Noon: Lady Harmony was supposed to dine with Lady Dominique at the French café on the promenade, but she had cancelled last minute. Source? The café’s owner was miffed because the two Ladies were big spenders…especially when it came to the finer Earth wines. Even at lunch time? This amused Mac greatly. Where Lady Harmony actually ate lunch, Mac didn’t know.
Early Afternoon, 12:59pm Lunar Standard Time: Lady Harmony’s pass card was swiped at the cargo bay.
1:05pm, LST: Lady Harmony signs in at the front desk.
1:46pm, LST: Lady Harmony signs out.
The rest of the day, Lady Harmony seemed to have spent in her quarters, according to the Juniors who had seen her. The physical evidence seemed to support that as well: she’d swiped her pass-card to get in, and the only time she swiped it again was late at night, before she’d went wandering around the Dome.
The key to the mystery had to be in the cargo bay.
When he called the security department, he’d managed to convince them to release the security tapes for the cargo bays and their adjoining docking bays—but they were on loan, and would be deleted from his datapad within the next hour, regardless of whether he found something useful or not. One hour was barely enough time to comb through the day’s footage. He was pretty sure that if he were anyone else, he would’ve had them for the whole day. The downside to being a journalist with a reputation.

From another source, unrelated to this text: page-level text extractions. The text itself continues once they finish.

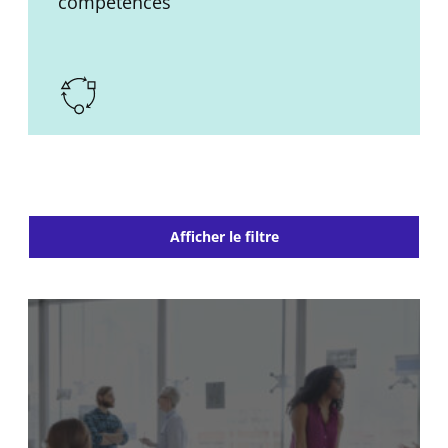
compétences
Afficher le filtre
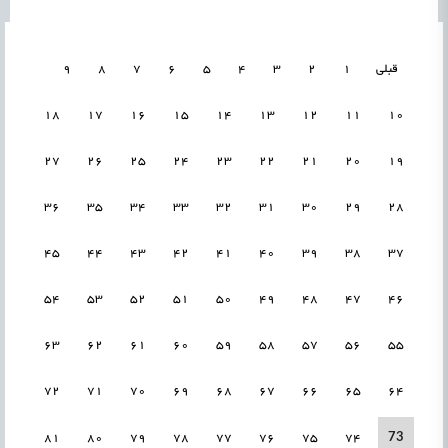
قبلی
1
2
3
4
5
6
7
8
9
18
17
16
15
14
13
12
11
10
27
26
25
24
23
22
21
20
19
36
35
34
33
32
31
30
29
28
45
44
43
42
41
40
39
38
37
54
53
52
51
50
49
48
47
46
63
62
61
60
59
58
57
56
55
72
71
70
69
68
67
66
65
64
73
81
80
79
78
77
76
75
74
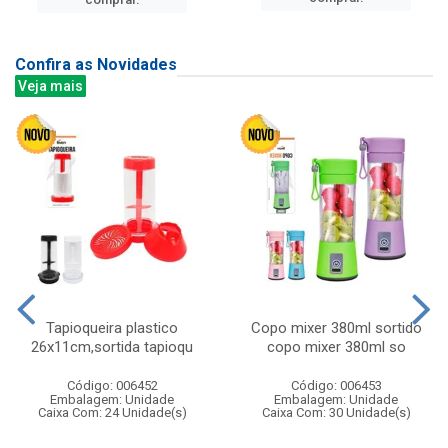
Confira as Novidades
Veja mais
Tapioqueira plastico
Copo mixer 380ml sortido
26x11cm,sortida tapioqu
copo mixer 380ml so
Código: 006452
Código: 006453
Embalagem: Unidade
Embalagem: Unidade
Caixa Com: 24 Unidade(s)
Caixa Com: 30 Unidade(s)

The footage was in black and white with poor sound quality, which was another problem. Most of Earth’s surveillance’s systems had long upgraded to colour, but this was the Lunar Dome. Earth’s old technology dumping ground. There were three cameras: the first one being in the entrance of the cargo bay, above the front desk. Lady Harmony came in, flushed and in a rush, and scrawled her signature on the sign-in sheet.
“The shipment. Has it arrived?” Lady Harmony asked.

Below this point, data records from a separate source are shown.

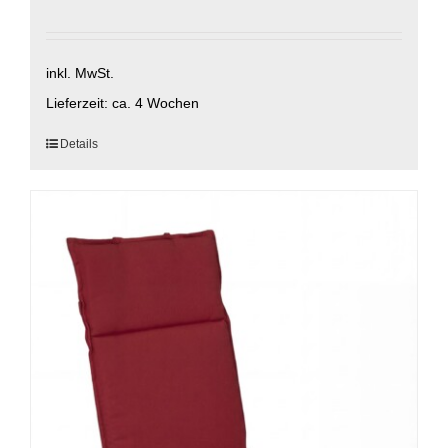
inkl. MwSt.
Lieferzeit:
ca. 4 Wochen
Dieses
Details
Produkt
weist
mehrere
Varianten
auf.
Die
Optionen
können
auf
der
Produktseite
gewählt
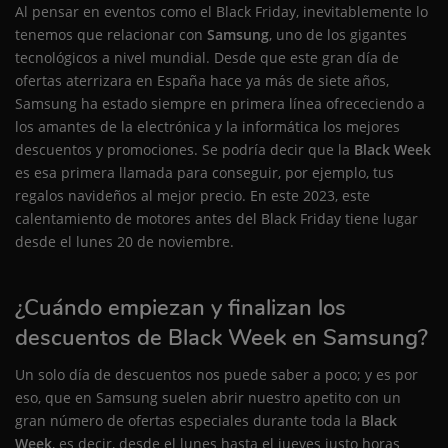
Al pensar en eventos como el Black Friday, inevitablemente lo
tenemos que relacionar con
Samsung
, uno de los gigantes
tecnológicos a nivel mundial. Desde que este gran día de
ofertas aterrizara en España hace ya más de siete años,
Samsung ha estado siempre en primera línea ofrececiendo a
los amantes de la electrónica y la informática los mejores
descuentos y promociones. Se podría decir que la
Black Week
es esa primera llamada para conseguir, por ejemplo, tus
regalos navideños al mejor precio. En este 2023, este
calentamiento de motores antes del Black Friday tiene lugar
desde el lunes 20 de noviembre.
¿Cuándo empiezan y finalizan los
descuentos de Black Week en Samsung?
Un solo día de descuentos nos puede saber a poco; y es por
eso, que en Samsung suelen abrir nuestro apetito con un
gran número de ofertas especiales durante toda la
Black
Week
, es decir, desde el lunes hasta el jueves justo horas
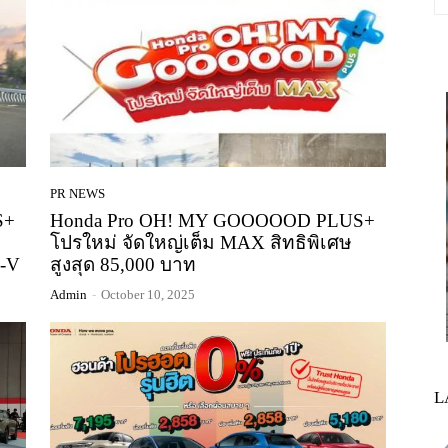
PR NEWS
S+
Honda Pro OH! MY GOOOOOD PLUS+
โปรใหม่ จัดใหญ่เต็ม MAX สิทธิพิเศษ
R-V
สูงสุด 85,000 บาท
Admin
-
October 10, 2025
L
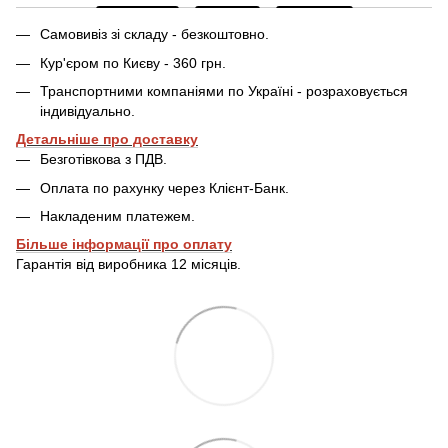
Самовивіз зі складу - безкоштовно.
Кур'єром по Києву - 360 грн.
Транспортними компаніями по Україні - розраховується
індивідуально.
Детальніше про доставку
Безготівкова з ПДВ.
Оплата по рахунку через Клієнт-Банк.
Накладеним платежем.
Більше інформації про оплату
Гарантія від виробника 12 місяців.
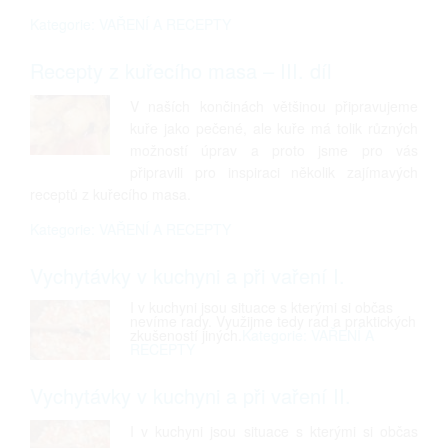
Kategorie: VAŘENÍ A RECEPTY
Recepty z kuřecího masa – III. díl
V naších končinách většinou připravujeme
kuře jako pečené, ale kuře má tolik různých
možností úprav a proto jsme pro vás
připravili pro inspiraci několik zajímavých
receptů z kuřecího masa.
Kategorie: VAŘENÍ A RECEPTY
Vychytávky v kuchyni a při vaření I.
I v kuchyni jsou situace s kterými si občas
nevíme rady. Využijme tedy rad a praktických
zkušeností jiných.
Kategorie: VAŘENÍ A
RECEPTY
Vychytávky v kuchyni a při vaření II.
I v kuchyni jsou situace s kterými si občas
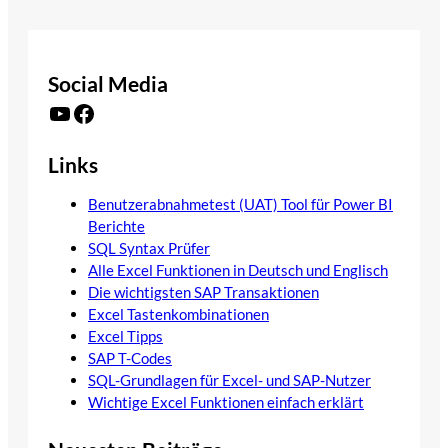
Social Media
YouTube
Facebook
Links
Benutzerabnahmetest (UAT) Tool für Power BI
Berichte
SQL Syntax Prüfer
Alle Excel Funktionen in Deutsch und Englisch
Die wichtigsten SAP Transaktionen
Excel Tastenkombinationen
Excel Tipps
SAP T-Codes
SQL-Grundlagen für Excel- und SAP-Nutzer
Wichtige Excel Funktionen einfach erklärt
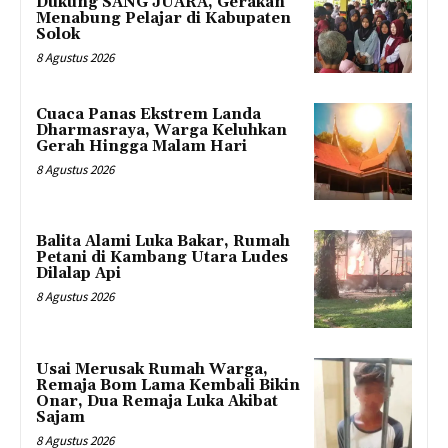
Dukung SANG JUARA, Gerakan
Menabung Pelajar di Kabupaten
Solok
8 Agustus 2026
Cuaca Panas Ekstrem Landa
Dharmasraya, Warga Keluhkan
Gerah Hingga Malam Hari
8 Agustus 2026
Balita Alami Luka Bakar, Rumah
Petani di Kambang Utara Ludes
Dilalap Api
8 Agustus 2026
Usai Merusak Rumah Warga,
Remaja Bom Lama Kembali Bikin
Onar, Dua Remaja Luka Akibat
Sajam
8 Agustus 2026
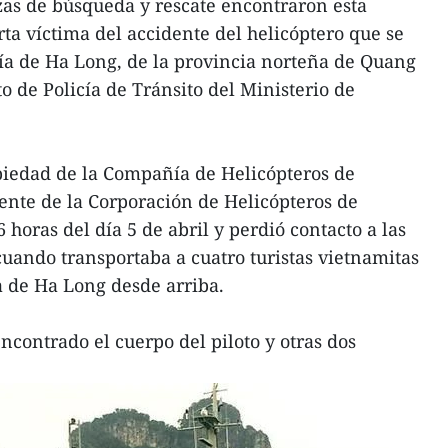
as de búsqueda y rescate encontraron esta
ta víctima del accidente del helicóptero que se
ahía de Ha Long, de la provincia norteña de Quang
 de Policía de Tránsito del Ministerio de
opiedad de la Compañía de Helicópteros de
ente de la Corporación de Helicópteros de
 horas del día 5 de abril y perdió contacto a las
cuando transportaba a cuatro turistas vietnamitas
a de Ha Long desde arriba.
ncontrado el cuerpo del piloto y otras dos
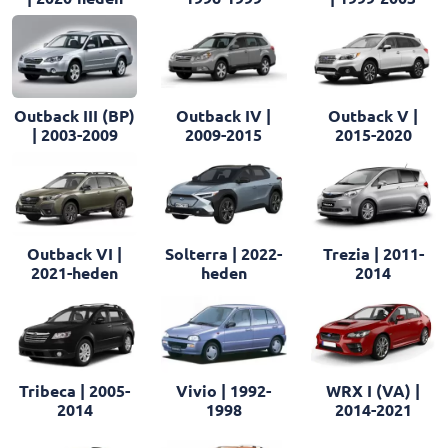
Outback III (BP)
Outback IV |
Outback V |
| 2003-2009
2009-2015
2015-2020
Outback VI |
Solterra | 2022-
Trezia | 2011-
2021-heden
heden
2014
Tribeca | 2005-
Vivio | 1992-
WRX I (VA) |
2014
1998
2014-2021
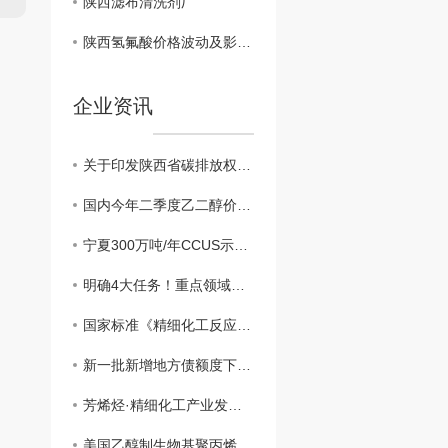
陕西滤布清洗剂厂
陕西氢氟酸价格波动及影响因素解析
企业资讯
关于印发陕西省碳排放权交易管理实施细则（试行）的通知（有效）
国内今年二季度乙二醇价格小幅上涨
宁夏300万吨/年CCUS示范项目..开工建设
明确4大任务！重点领域节能降碳工作现场会召开
国家标准《精细化工反应 风险评估规范》发布实施
新一批新增地方债额度下达 重大项目将加快落地
芳烯烃·精细化工产业发展大会在辽阳召开
美国乙醇制生物基聚丙烯市场悄然升温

“It’s scheduled to dock soon, my lady,” the receptionist replied. “Have a seat in the waiting room.”
Their voices were scratchy and had a robotic undertone from the poor sound quality.
“But I need it tonight!” she insisted. “My current bottle is empty, and my skin…”

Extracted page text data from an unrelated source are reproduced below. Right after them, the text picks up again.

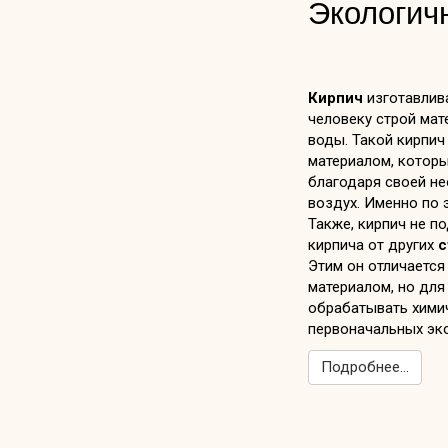
Экологич
Кирпич
изготавлив
человеку строй мате
воды. Такой кирпич
материалом, которы
благодаря своей не
воздух. Именно по
Также, кирпич не п
кирпича от других
с
Этим он отличается
материалом, но для
обрабатывать химич
первоначальных эко
Подробнее...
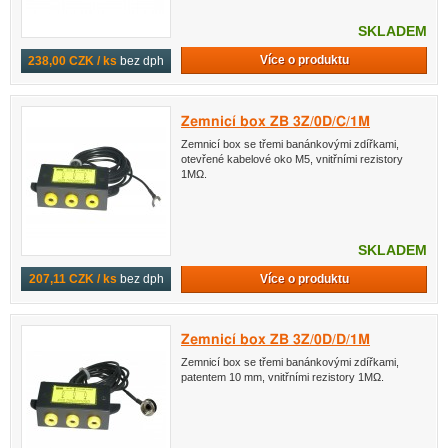
SKLADEM
Více o produktu
238,00 CZK / ks
bez dph
Zemnicí box ZB 3Z/0D/C/1M
Zemnicí box se třemi banánkovými zdířkami,
otevřené kabelové oko M5, vnitřními rezistory
1MΩ.
SKLADEM
Více o produktu
207,11 CZK / ks
bez dph
Zemnicí box ZB 3Z/0D/D/1M
Zemnicí box se třemi banánkovými zdířkami,
patentem 10 mm, vnitřními rezistory 1MΩ.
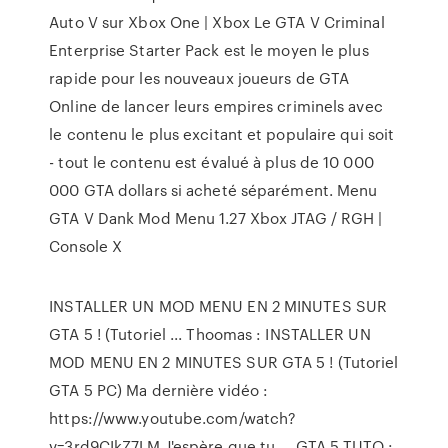
Auto V sur Xbox One | Xbox Le GTA V Criminal
Enterprise Starter Pack est le moyen le plus
rapide pour les nouveaux joueurs de GTA
Online de lancer leurs empires criminels avec
le contenu le plus excitant et populaire qui soit
- tout le contenu est évalué à plus de 10 000
000 GTA dollars si acheté séparément. Menu
GTA V Dank Mod Menu 1.27 Xbox JTAG / RGH |
Console X
INSTALLER UN MOD MENU EN 2 MINUTES SUR
GTA 5 ! (Tutoriel ... Thoomas : INSTALLER UN
MOD MENU EN 2 MINUTES SUR GTA 5 ! (Tutoriel
GTA 5 PC) Ma dernière vidéo :
https://www.youtube.com/watch?
v=3rd9CIkZ7LM J'espère que tu ... GTA 5 TUTO :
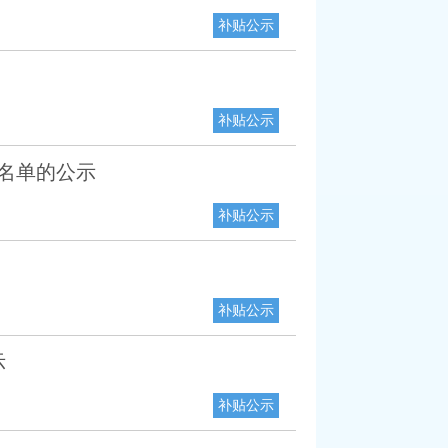
补贴公示
补贴公示
放名单的公示
补贴公示
补贴公示
示
补贴公示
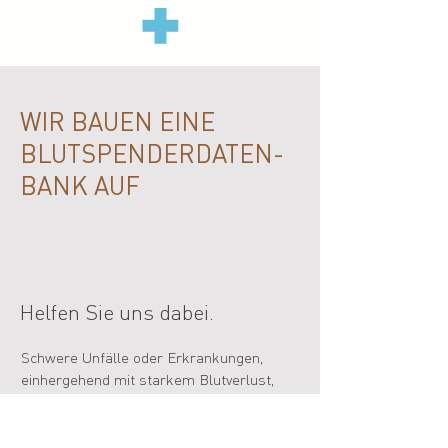
WIR BAUEN EINE
BLUTSPENDERDATEN-
BANK AUF
Helfen Sie uns dabei.
Schwere Unfälle oder Erkrankungen,
einhergehend mit starkem Blutverlust,
können für jedes Tier lebensbedrohlich
sein. Im Notfall muss das dringend
benötigte Blut direkt von geeigneten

“…is just as radiant as ever, as always, my lady. Please, have a seat.”
The receptionist directed Lady Harmony to a waiting area, where there was a second camera. She sat there for more than fifteen minutes. Mac switched to the third camera. The docking bay had one large tightly sealed door, which rose slowly to let in the vaccum of space–and the cargo ship that carried whatever precious product Lady Harmony so desperately needed. Shipments from Earth were an important part of the Lunar economy, and any Lunar citizen could easily order whatever commodity they needed from Earth and have it shipped to the moon–for a price.
Mac fast-forwarded most of the docking procedure. When the ship had safely landed, the docking bay door began its long descent. Workers in space-suits and chords wrapped around their waist to anchor them to the bay floated against the walls until the room pressurized and gravity was restored. The gentle release of steam from the rear cargo ship door rose into the air.
No, that couldn’t be right. Rewind.
He watched the cargo bay door close again. The steam began to rise before the space door was shut–just as the ship was landing. Fuel from the aft? No, that wasn’t right. It would have been sucked into space.
There it was again.
A hazy black mist slipped through the crack in the bay door just as it shut, and jumped into a nearby air vent as the room pressurized.
The workers were all wearing suits, but the eager customers who entered the bay after the ship landed were not. A tendril of black smoke hung in the air, as if waiting for a vulnerable person to walk by…
And who was the first civilian back in the bay, but Lady Harmony.